Task description: Continue the report on the review of psychedelic-assisted therapy for substance use disorders, picking up after its final sentence.

Text excerpt:
A new systematic review highlights the potential of psychedelic-assisted therapy for substance use disorders, finding psilocybin to be the most promising treatment for alcohol use disorder (AUD).
Researchers from King’s College London, the University of Birmingham, and the South London and Maudsley NHS Foundation Trust reviewed 37 studies involving 2,035 participants, assessing treatments with LSD, mescaline, psilocybin, ayahuasca, ketamine, ibogaine, and MDMA.
According to the study, published in the journal Addiction, “A two-centre, placebo-controlled, phase 2 superiority RCT of psilocybin for AUD, and a two-centre, double-blind, four-arm, placebo-controlled phase 2 RCT of ketamine for AUD yielded the best evidence of efficacy.”

The data:
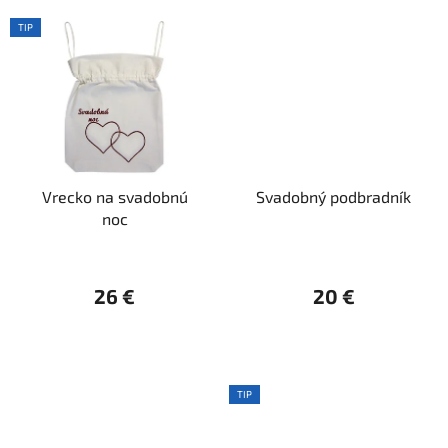
TIP
Vrecko na svadobnú
Svadobný podbradník
noc
26 €
20 €
TIP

Response area:
The study concludes by stating:
Psilocybin-assisted treatment for alcohol use disorder appears to have the best evidence of efficacy among all major psychedelic-assisted treatments for alcohol, tobacco, and other substance use disorders. Future research of psychedelic-assisted treatment should report all safety events; screen for person-level characteristics indicating that psychedelic-assisted substance use disorders treatment is contraindicated; strive to mitigate blinding of participants to interventions; use factorial designs for drug and psychotherapy randomised controlled trials; and build consensus for a field-specific Core Outcome Set.